CAD/CAM systems enabled the fabrication of the customized zirconia for link abutments that are individualized for both the anterior region and posterior teeth. Nowadays, through the CAD/CAM technology, hybrid abutment can be designed and manufactured ensuring mechanical characteristics of the materials [13, 19, 20].

CAD/CAM systems present several advantages, such as fast production, biocompatibility, aesthetics, and mechanical resistance with low fracture rate (because the blocks are industrially produced and have high homogeneity, without the need for refractory casts) [21, 22]. Furthermore, they enable excellent adaptation between margin restoration and soft tissues [23, 24].

There are several studies comparing metal and hybrid abutment characteristics [25]. Taking aesthetics into consideration, it was observed that hybrid abutments did not give grayish appearance to the gingival margin as noticed when metal abutments were used. This is a great advantage, especially to patients who have a high smile line and fine gingival genotype [3].

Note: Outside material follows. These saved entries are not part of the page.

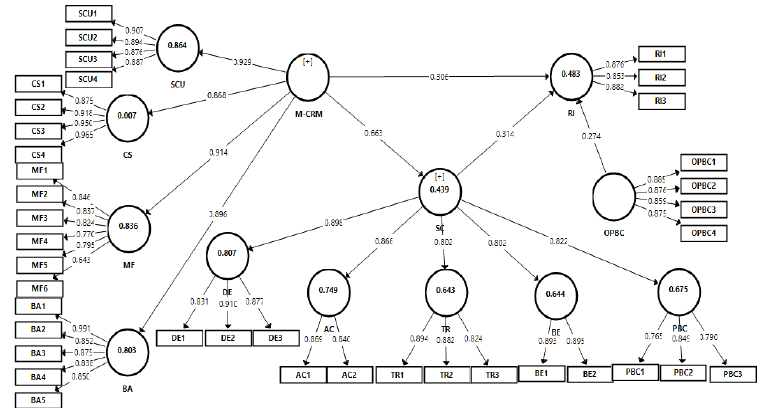
Fig. 2. The Measurement Model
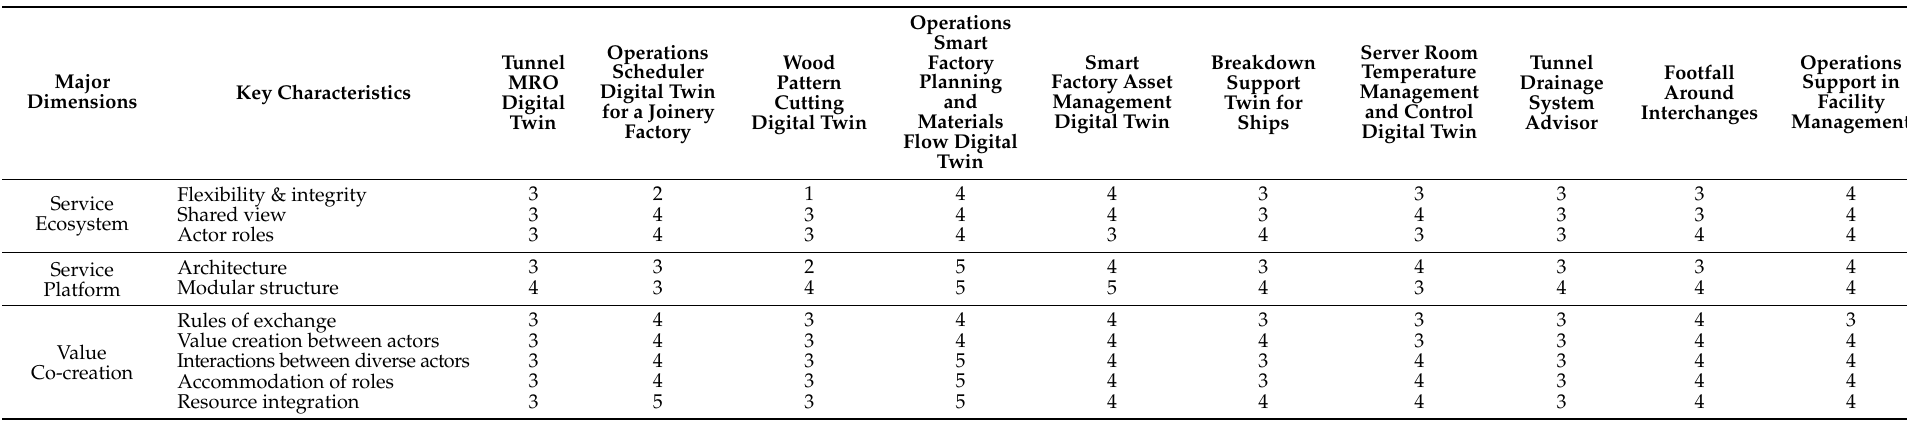
Table 4. Assessment of value co-creation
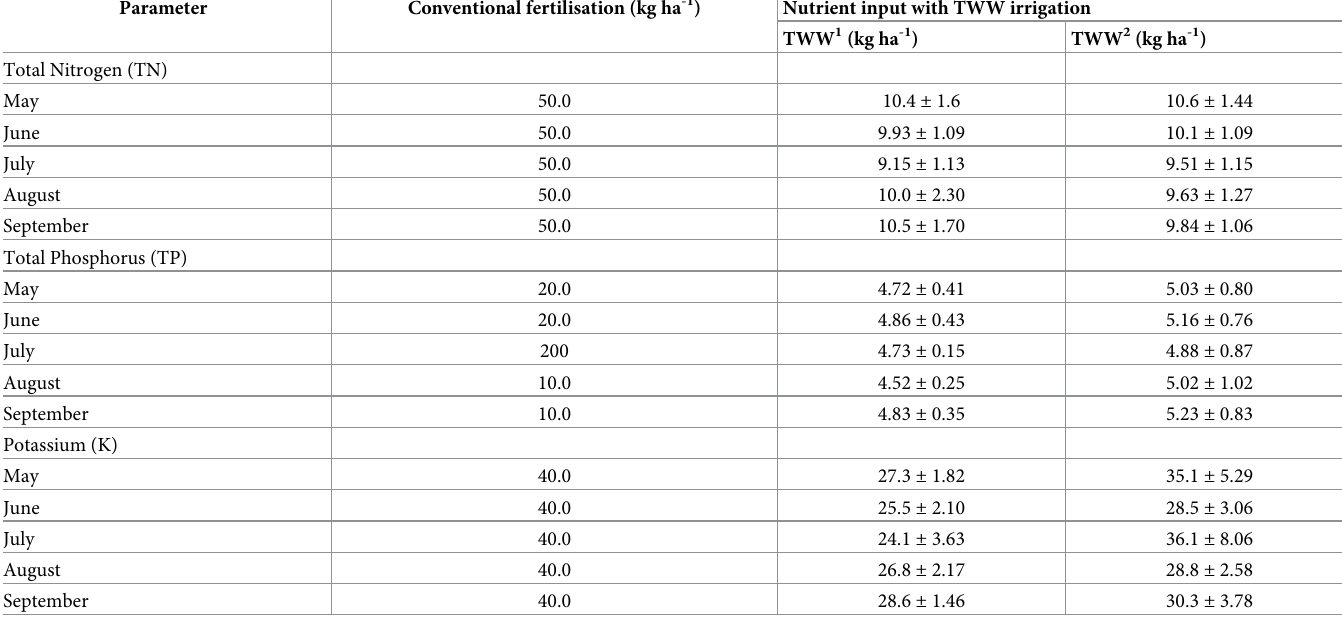
Table 9. Nitrogen, phosphorus and potassium inputs provided by treated wastewater irrigation during 2016–2018. For each planted unit and month of growth, aver- age values ( ± standard deviation) are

Studies have shown that the zirconia oxide presents mechanical resistance similar to titanium. This property combined with new automated techniques (CAD/CAM) made the use of hybrid abutment possible in rehabilitation both in the anterior region and in regions with higher masticatory load [13, 21, 2428].

Material biocompatibility is very important for the longevity of implant-supported restorations. A great deal of studies observed that zirconia has presented low bacterial adherence, and hybrid abutments accumulate bacteria with lower pathogenic potential in relation to titanium abutments [6, 7].

Single hybrid abutments have aesthetics, mechanical resistance, and biocompatibility which enable metal components to be replaced in implanted supported prostheses. However, each case should be evaluated carefully as these components were recently introduced to the market and there are no long-term studies on their clinical use.

Conflicts of Interest

The authors declare that there are no conflicts of interest regarding the publication of this paper.